** Record excerpts follows **

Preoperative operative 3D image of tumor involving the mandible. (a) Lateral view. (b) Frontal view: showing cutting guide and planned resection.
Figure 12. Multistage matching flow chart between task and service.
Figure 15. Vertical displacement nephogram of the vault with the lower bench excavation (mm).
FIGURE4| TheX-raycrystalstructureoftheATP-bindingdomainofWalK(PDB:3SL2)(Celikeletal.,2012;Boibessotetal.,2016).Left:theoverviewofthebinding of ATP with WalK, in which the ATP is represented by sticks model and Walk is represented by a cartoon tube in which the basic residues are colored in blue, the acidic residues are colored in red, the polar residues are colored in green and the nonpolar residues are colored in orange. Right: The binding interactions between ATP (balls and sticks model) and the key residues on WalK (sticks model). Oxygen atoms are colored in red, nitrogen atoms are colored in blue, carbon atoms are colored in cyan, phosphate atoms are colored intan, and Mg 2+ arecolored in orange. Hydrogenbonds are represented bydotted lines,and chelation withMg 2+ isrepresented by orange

** End of Record excerpts **
** Record excerpts follows **

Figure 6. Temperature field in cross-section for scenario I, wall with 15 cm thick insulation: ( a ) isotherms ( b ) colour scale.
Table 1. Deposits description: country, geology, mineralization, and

** End of Record excerpts **

### What is expected
Everything above from the line containing "Figure 15. Vertical" down to the line containing "isrepresented by orange" is to be transcribed exactly, with both of those lines included and nothing else added.

### Answer to this task
Figure 15. Vertical displacement nephogram of the vault with the lower bench excavation (mm).
FIGURE4| TheX-raycrystalstructureoftheATP-bindingdomainofWalK(PDB:3SL2)(Celikeletal.,2012;Boibessotetal.,2016).Left:theoverviewofthebinding of ATP with WalK, in which the ATP is represented by sticks model and Walk is represented by a cartoon tube in which the basic residues are colored in blue, the acidic residues are colored in red, the polar residues are colored in green and the nonpolar residues are colored in orange. Right: The binding interactions between ATP (balls and sticks model) and the key residues on WalK (sticks model). Oxygen atoms are colored in red, nitrogen atoms are colored in blue, carbon atoms are colored in cyan, phosphate atoms are colored intan, and Mg 2+ arecolored in orange. Hydrogenbonds are represented bydotted lines,and chelation withMg 2+ isrepresented by orange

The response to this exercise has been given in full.